O investigador Miguel Godinho Ferreira afirmou que o aumento de doenças oncológicas na velhice pode ser elucidado pelo facto dos telómeros (estruturas protetoras) se desgastarem com a idade. Este fenómeno leva a uma instabilidade cromossómica que origina o cancro.

Fonte: infoescola
Apesar deste já ser um conhecimento adquirido, Clara Correia Reis, Sílvia Batista e Miguel Godinho Ferreira, bem como todos os investigadores do Instituto Gulbenkian de Ciência quiseram saber qual o papel do MRN na instabilidade cromossómica.

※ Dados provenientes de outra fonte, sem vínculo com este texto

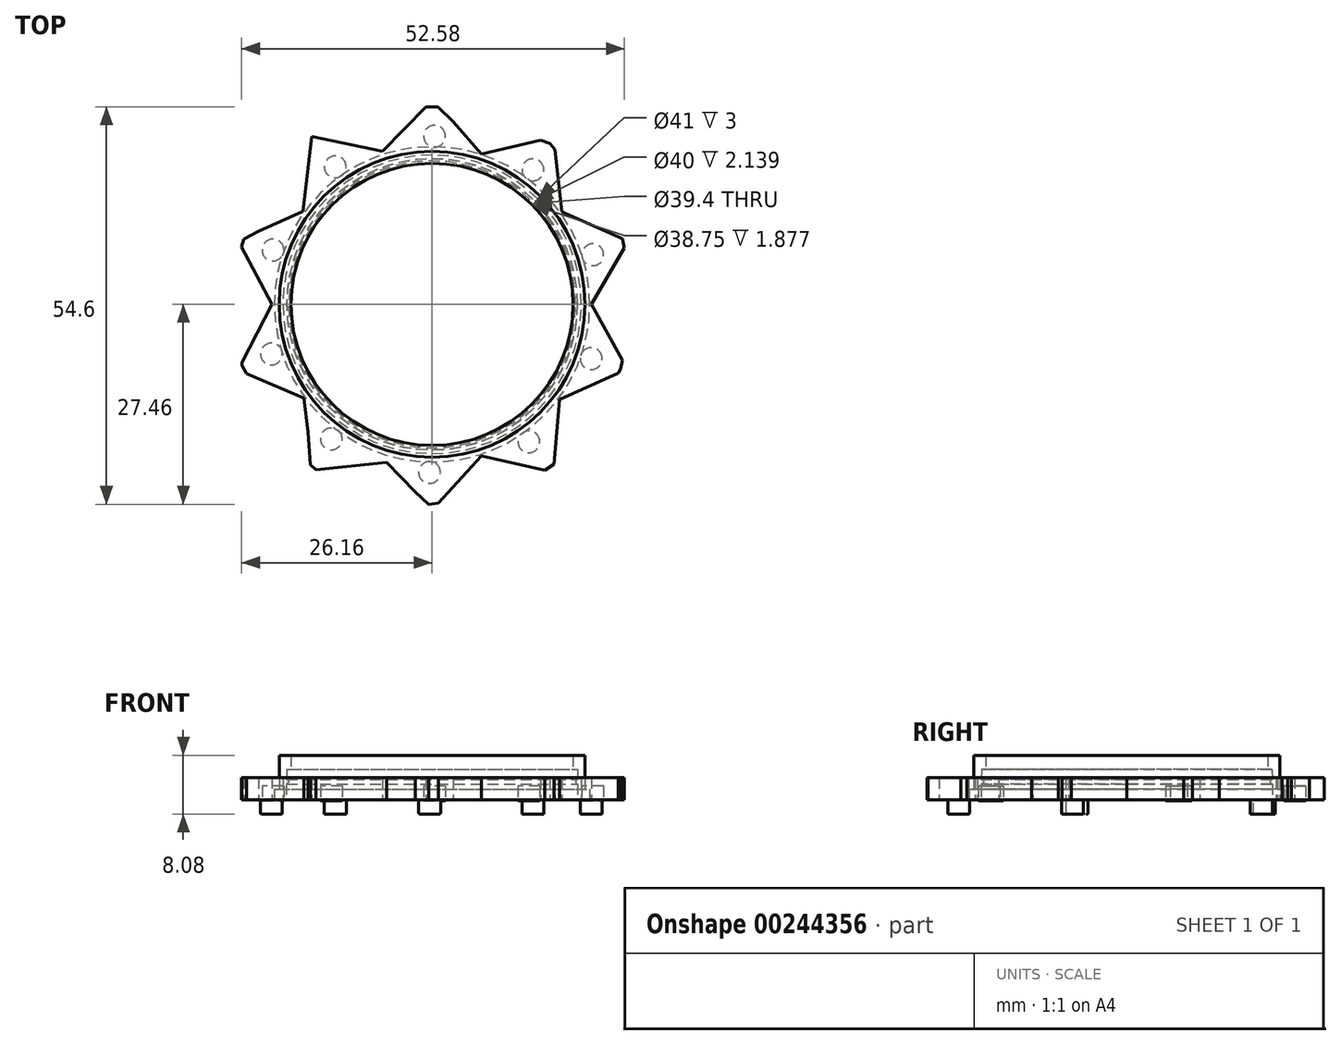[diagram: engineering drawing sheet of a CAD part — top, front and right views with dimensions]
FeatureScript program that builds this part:
annotation { "Feature Type Name" : "Feature", "Feature Type Description" : "" }
export const myFeature = defineFeature(function(context is Context, id is Id, definition is map)
    precondition{}
    {
        {
            var Q0;
            Q0=qCreatedBy(makeId("Front.planeOp"),FACE);
            var sketch = newSketch(context, id + "F0", { "sketchPlane" : qUnion([Q0])});
            skLineSegment(sketch, "E0", {"start": v(-21, 1.34) * mm, "end": v(-21, -1.42) * mm});
            skLineSegment(sketch, "E1", {"start": v(-21, -1.42) * mm, "end": v(-10.3, -1.42) * mm});
            skLineSegment(sketch, "E2.bottom", {"start": v(-19.79, 1.26) * mm, "end": v(-20, 1.35) * mm});
            skLineSegment(sketch, "E2.top", {"start": v(-19.38, 2.75) * mm, "end": v(-19.97, 2.75) * mm});
            skLineSegment(sketch, "E2.right", {"start": v(-20, 1.35) * mm, "end": v(-19.97, 2.75) * mm});
            skLineSegment(sketch, "E3.trimOffspring", {"start": v(-19.7, 1.12) * mm, "end": v(-19.7, 0.97) * mm});
            skLineSegment(sketch, "E4", {"start": v(0, -11.48) * mm, "end": v(0, 19.75) * mm, "construction": true});
            skLineSegment(sketch, "E5", {"start": v(-20, -1.42) * mm, "end": v(-20, 0.72) * mm});
            skLineSegment(sketch, "E6", {"start": v(-20, 0.72) * mm, "end": v(-19.78, 0.84) * mm});
            skArc(sketch, "E7.0", {"start": v(-19.73, 1.23) * mm, "mid": v(11.67, -18.8) * mm, "end": v(0, 16.57) * mm, "construction": true});
            skLineSegment(sketch, "E8", {"start": v(-21.17, 0) * mm, "end": v(-21, 0) * mm});
            skLineSegment(sketch, "E9", {"start": v(-21.26, -1.42) * mm, "end": v(-21, -1.42) * mm});
            skPoint(sketch, "E10.visualSharp", {"position": v(-19.7, 1.22) * mm});
            skArc(sketch, "E10.filletArc", {"start": v(-19.7, 1.12) * mm, "mid": v(-19.72, 1.2) * mm, "end": v(-19.79, 1.26) * mm});
            skPoint(sketch, "E11.visualSharp", {"position": v(-19.7, 0.88) * mm});
            skArc(sketch, "E11.filletArc", {"start": v(-19.78, 0.84) * mm, "mid": v(-19.72, 0.9) * mm, "end": v(-19.7, 0.97) * mm});
            skLineSegment(sketch, "E12", {"start": v(-19.38, 2.75) * mm, "end": v(-19.38, 4.63) * mm});
            skLineSegment(sketch, "E13", {"start": v(-19.38, 4.63) * mm, "end": v(-21, 4.66) * mm});
            skLineSegment(sketch, "E14", {"start": v(-21, 4.66) * mm, "end": v(-21, 1.34) * mm});
            skLineSegment(sketch, "E15", {"start": v(-21, -1.42) * mm, "end": v(-21.65, -1.42) * mm});
            skLineSegment(sketch, "E16", {"start": v(-21.65, -1.42) * mm, "end": v(-21.65, 0) * mm});
            skLineSegment(sketch, "E17", {"start": v(-21.65, 0) * mm, "end": v(-21, 0) * mm});
            skLineSegment(sketch, "E18", {"start": v(-19.38, 4.63) * mm, "end": v(-18.61, 4.63) * mm});
            skLineSegment(sketch, "E19", {"start": v(0, 19.75) * mm, "end": v(0, 16.57) * mm});
            skSolve(sketch);
        }
        {
            var Q0;
            Q0=qSketchRegion(id+"F0",true);
            var Q1;
            Q1=sQuery(id+"F0.wireOp",EDGE,"E4");
            revolve(context, id + "F1", {"entities" : qUnion([Q0]), "axis" : qUnion([Q1]), "revolveType" : RevolveType.FULL});
        }
        {
            var Q0;
            Q0=qCreatedBy(makeId("Top.planeOp"),FACE);
            cPlane(context, id + "F2", {"entities" : qUnion([Q0]), "cplaneType" : CPlaneType.OFFSET, "offset" : 1.56 * mm, "oppositeDirection" : true, "width" : 150 * mm, "height" : 150 * mm});
        }
        {
            var Q0;
            Q0=makeQuery(id+"F1.opRevolve","SWEPT_FACE",FACE,{"disambiguationData":[OSD([sQuery(id+"F0.wireOp",EDGE,"E1"),sQuery(id+"F0.wireOp",EDGE,"E15")])]});
            var sketch = newSketch(context, id + "F3", { "sketchPlane" : qUnion([Q0])});
            skLineSegment(sketch, "E20", {"start": v(-17.58, 12.88) * mm, "end": v(-25.51, 9.49) * mm});
            skLineSegment(sketch, "E21", {"start": v(-25.51, 9.49) * mm, "end": v(-26.15, 8.38) * mm});
            skLineSegment(sketch, "E22", {"start": v(-26.15, 8.38) * mm, "end": v(-26.15, 8) * mm});
            skLineSegment(sketch, "E23", {"start": v(-26.15, 8) * mm, "end": v(-21.97, 0) * mm});
            skLineSegment(sketch, "E24", {"start": v(-21.97, 0) * mm, "end": v(-26.16, -7.9) * mm});
            skLineSegment(sketch, "E25", {"start": v(-26.16, -7.9) * mm, "end": v(-25.9, -8.95) * mm});
            skLineSegment(sketch, "E26", {"start": v(-25.9, -8.95) * mm, "end": v(-23.85, -10.05) * mm});
            skLineSegment(sketch, "E27", {"start": v(-23.85, -10.05) * mm, "end": v(-17.75, -12.76) * mm});
            skLineSegment(sketch, "E28", {"start": v(-17.75, -12.76) * mm, "end": v(-16.55, -23.04) * mm});
            skLineSegment(sketch, "E29", {"start": v(-16.55, -23.04) * mm, "end": v(-6.8, -21) * mm});
            skLineSegment(sketch, "E30", {"start": v(-6.8, -21) * mm, "end": v(-0.87, -27.14) * mm});
            skLineSegment(sketch, "E31", {"start": v(-0.87, -27.14) * mm, "end": v(0.82, -27.14) * mm});
            skLineSegment(sketch, "E32", {"start": v(0.82, -27.14) * mm, "end": v(2.9, -25.08) * mm});
            skLineSegment(sketch, "E33", {"start": v(2.9, -25.08) * mm, "end": v(6.76, -20.67) * mm});
            skLineSegment(sketch, "E34", {"start": v(6.76, -20.67) * mm, "end": v(14.9, -22.58) * mm});
            skLineSegment(sketch, "E35", {"start": v(14.9, -22.58) * mm, "end": v(16.15, -22.08) * mm});
            skLineSegment(sketch, "E36", {"start": v(16.15, -22.08) * mm, "end": v(16.86, -21.3) * mm});
            skLineSegment(sketch, "E37", {"start": v(16.86, -21.3) * mm, "end": v(17.8, -12.7) * mm});
            skLineSegment(sketch, "E38", {"start": v(17.8, -12.7) * mm, "end": v(26.11, -9.03) * mm});
            skLineSegment(sketch, "E39", {"start": v(26.11, -9.03) * mm, "end": v(26.42, -7.78) * mm});
            skLineSegment(sketch, "E40", {"start": v(26.42, -7.78) * mm, "end": v(21.9, 0) * mm});
            skLineSegment(sketch, "E41", {"start": v(21.9, 0) * mm, "end": v(26.11, 7.65) * mm});
            skLineSegment(sketch, "E42", {"start": v(26.11, 7.65) * mm, "end": v(25.91, 8.88) * mm});
            skLineSegment(sketch, "E43", {"start": v(25.91, 8.88) * mm, "end": v(25.59, 9.42) * mm});
            skLineSegment(sketch, "E44", {"start": v(25.59, 9.42) * mm, "end": v(17.53, 13.07) * mm});
            skLineSegment(sketch, "E45", {"start": v(17.53, 13.07) * mm, "end": v(16.71, 21.96) * mm});
            skLineSegment(sketch, "E46", {"start": v(16.71, 21.96) * mm, "end": v(15.48, 22.77) * mm});
            skLineSegment(sketch, "E47", {"start": v(15.48, 22.77) * mm, "end": v(6.78, 20.84) * mm});
            skLineSegment(sketch, "E48", {"start": v(6.78, 20.84) * mm, "end": v(0.86, 27.31) * mm});
            skLineSegment(sketch, "E49", {"start": v(0.86, 27.31) * mm, "end": v(-0.45, 27.46) * mm});
            skLineSegment(sketch, "E50", {"start": v(-0.45, 27.46) * mm, "end": v(-2.3, 25.78) * mm});
            skLineSegment(sketch, "E51", {"start": v(-2.3, 25.78) * mm, "end": v(-6.27, 21.7) * mm});
            skLineSegment(sketch, "E52", {"start": v(-6.27, 21.7) * mm, "end": v(-15.93, 22.76) * mm});
            skLineSegment(sketch, "E53", {"start": v(-15.93, 22.76) * mm, "end": v(-16.7, 22) * mm});
            skLineSegment(sketch, "E54", {"start": v(-16.7, 22) * mm, "end": v(-17.04, 17.59) * mm});
            skLineSegment(sketch, "E55", {"start": v(-17.04, 17.59) * mm, "end": v(-17.58, 12.88) * mm});
            skCircle(sketch, "E56", {"center": v(0, 0) * mm, "radius": 20.5 * mm});
            skSolve(sketch);
        }
        {
            var Q0;
            Q0 = qSketchRegion(id + "F3", true);
            extrude(context, id + "F4", {"entities" : qUnion([Q0]), "oppositeDirection" : true, "depth" : 3 * mm});
        }
        {
            var Q0;
            Q0=makeQuery(id+"F4.opExtrude","CAP_FACE",FACE,{"disambiguationData":[OSD([sQuery(id+"F3.wireOp",EDGE,"E20"),sQuery(id+"F3.wireOp",EDGE,"E21"),sQuery(id+"F3.wireOp",EDGE,"E22"),sQuery(id+"F3.wireOp",EDGE,"E23"),sQuery(id+"F3.wireOp",EDGE,"E24"),sQuery(id+"F3.wireOp",EDGE,"E25"),sQuery(id+"F3.wireOp",EDGE,"E26"),sQuery(id+"F3.wireOp",EDGE,"E27"),sQuery(id+"F3.wireOp",EDGE,"E28"),sQuery(id+"F3.wireOp",EDGE,"E29"),sQuery(id+"F3.wireOp",EDGE,"E30"),sQuery(id+"F3.wireOp",EDGE,"E31"),sQuery(id+"F3.wireOp",EDGE,"E32"),sQuery(id+"F3.wireOp",EDGE,"E33"),sQuery(id+"F3.wireOp",EDGE,"E34"),sQuery(id+"F3.wireOp",EDGE,"E35"),sQuery(id+"F3.wireOp",EDGE,"E36"),sQuery(id+"F3.wireOp",EDGE,"E37"),sQuery(id+"F3.wireOp",EDGE,"E38"),sQuery(id+"F3.wireOp",EDGE,"E39"),sQuery(id+"F3.wireOp",EDGE,"E40"),sQuery(id+"F3.wireOp",EDGE,"E41"),sQuery(id+"F3.wireOp",EDGE,"E42"),sQuery(id+"F3.wireOp",EDGE,"E43"),sQuery(id+"F3.wireOp",EDGE,"E44"),sQuery(id+"F3.wireOp",EDGE,"E45"),sQuery(id+"F3.wireOp",EDGE,"E46"),sQuery(id+"F3.wireOp",EDGE,"E47"),sQuery(id+"F3.wireOp",EDGE,"E48"),sQuery(id+"F3.wireOp",EDGE,"E49"),sQuery(id+"F3.wireOp",EDGE,"E50"),sQuery(id+"F3.wireOp",EDGE,"E51"),sQuery(id+"F3.wireOp",EDGE,"E52"),sQuery(id+"F3.wireOp",EDGE,"E53"),sQuery(id+"F3.wireOp",EDGE,"E54"),sQuery(id+"F3.wireOp",EDGE,"E55"),sQuery(id+"F3.wireOp",EDGE,"E56")])],"isStart":true});
            var sketch = newSketch(context, id + "F5", { "sketchPlane" : qUnion([Q0])});
            skCircle(sketch, "E57", {"center": v(21.86, 7.46) * mm, "radius": 1.5 * mm});
            skCircle(sketch, "E58.1.0", {"center": v(13.3, 18.88) * mm, "radius": 1.5 * mm, "construction": true});
            skCircle(sketch, "E58.2.0", {"center": v(-0.34, 23.1) * mm, "radius": 1.5 * mm});
            skCircle(sketch, "E58.3.0", {"center": v(-13.85, 18.48) * mm, "radius": 1.5 * mm, "construction": true});
            skCircle(sketch, "E58.4.0", {"center": v(-22.07, 6.81) * mm, "radius": 1.5 * mm});
            skPoint(sketch, "E58.center", {"position": v(0, 0) * mm});
            skCircle(sketch, "E59.1.5.0", {"center": v(-21.86, -7.46) * mm, "radius": 1.5 * mm, "construction": true});
            skCircle(sketch, "E59.1.6.0", {"center": v(-13.3, -18.88) * mm, "radius": 1.5 * mm});
            skCircle(sketch, "E59.1.7.0", {"center": v(0.34, -23.1) * mm, "radius": 1.5 * mm, "construction": true});
            skCircle(sketch, "E59.1.8.0", {"center": v(13.85, -18.48) * mm, "radius": 1.5 * mm});
            skCircle(sketch, "E59.1.9.0", {"center": v(22.07, -6.81) * mm, "radius": 1.5 * mm, "construction": true});
            skSolve(sketch);
        }
        {
            var Q0;
            Q0 = qSketchRegion(id + "F5", true);
            extrude(context, id + "F6", {"entities" : qUnion([Q0]), "depth" : 2 * mm});
        }
        {
            var Q0;
            Q0=makeQuery(id+"F6.opExtrude","CAP_EDGE",EDGE,{"disambiguationData":[OSD([sQuery(id+"F5.wireOp",EDGE,"E58.1.0")])],"isStart":false});
            var Q1;
            Q1=makeQuery(id+"F6.opExtrude","CAP_EDGE",EDGE,{"disambiguationData":[OSD([sQuery(id+"F5.wireOp",EDGE,"E57")])],"isStart":false});
            var Q2;
            Q2=makeQuery(id+"F6.opExtrude","CAP_EDGE",EDGE,{"disambiguationData":[OSD([sQuery(id+"F5.wireOp",EDGE,"E58.4.0")])],"isStart":false});
            var Q3;
            Q3=makeQuery(id+"F6.opExtrude","CAP_EDGE",EDGE,{"disambiguationData":[OSD([sQuery(id+"F5.wireOp",EDGE,"E58.3.0")])],"isStart":false});
            var Q4;
            Q4=makeQuery(id+"F6.opExtrude","CAP_EDGE",EDGE,{"disambiguationData":[OSD([sQuery(id+"F5.wireOp",EDGE,"E58.2.0")])],"isStart":false});
            fillet(context, id + "F7", {"entities" : qUnion([Q0, Q1, Q2, Q3, Q4]), "radius" : .2 * mm, "tangentPropagation" : true, "allowEdgeOverflow" : false});
        }
        {
            var Q0;
            Q0=qCreatedBy(id+"F2.planeOp",FACE);
            var sketch = newSketch(context, id + "F8", { "sketchPlane" : qUnion([Q0])});
            skCircle(sketch, "E60.0", {"center": v(13.3, -18.88) * mm, "radius": 1.5 * mm});
            skCircle(sketch, "E61.1.0", {"center": v(21.86, -7.46) * mm, "radius": 1.5 * mm, "construction": true});
            skCircle(sketch, "E61.2.0", {"center": v(22.07, 6.81) * mm, "radius": 1.5 * mm});
            skCircle(sketch, "E61.3.0", {"center": v(13.85, 18.48) * mm, "radius": 1.5 * mm, "construction": true});
            skCircle(sketch, "E61.4.0", {"center": v(0.34, 23.1) * mm, "radius": 1.5 * mm});
            skCircle(sketch, "E61.5.0", {"center": v(-13.3, 18.88) * mm, "radius": 1.5 * mm, "construction": true});
            skCircle(sketch, "E61.6.0", {"center": v(-21.86, 7.46) * mm, "radius": 1.5 * mm});
            skCircle(sketch, "E61.7.0", {"center": v(-22.07, -6.81) * mm, "radius": 1.5 * mm, "construction": true});
            skCircle(sketch, "E61.8.0", {"center": v(-13.85, -18.48) * mm, "radius": 1.5 * mm});
            skCircle(sketch, "E61.9.0", {"center": v(-0.34, -23.1) * mm, "radius": 1.5 * mm, "construction": true});
            skPoint(sketch, "E61.center", {"position": v(0, 0) * mm});
            skSolve(sketch);
        }
        {
            var Q0;
            Q0 = qSketchRegion(id + "F8", true);
            extrude(context, id + "F9", {"entities" : qUnion([Q0]), "depth" : 2 * mm});
        }
    });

A Equipa descobriu que o MRN funciona como uma “pinça”, ou seja, um tipo de molécula com dois braços que se liga a duas pontas de cromossomas. Como a molécula apresenta uma estrutura flexível em V, une as duas extremidades dos cromossomas.
O especialista explica que “a ausência de telómeros é reconhecida pela célula como danos no DNA e a maneira de reparar o ‘dano’ é juntar as pontas num processo chamado ‘non-homologous end joining’. O que, nas pontas dos cromossomas, é uma má ideia. Se tivermos dois cromossomas juntos durante a divisão celular, estes podem quebrar originando mais pontas que juntam outra vez produzindo um ciclo de diversidade cromossómica a que damos o nome de instabilidade genómica. Acreditamos que este processo possa estar na origem do cancro”.
Se esta junção das pontas de DNA, que é originada pelo MRN, for impedida pensa-se que se pode evitar a instabilidade cromossómica que está na origem do cancro.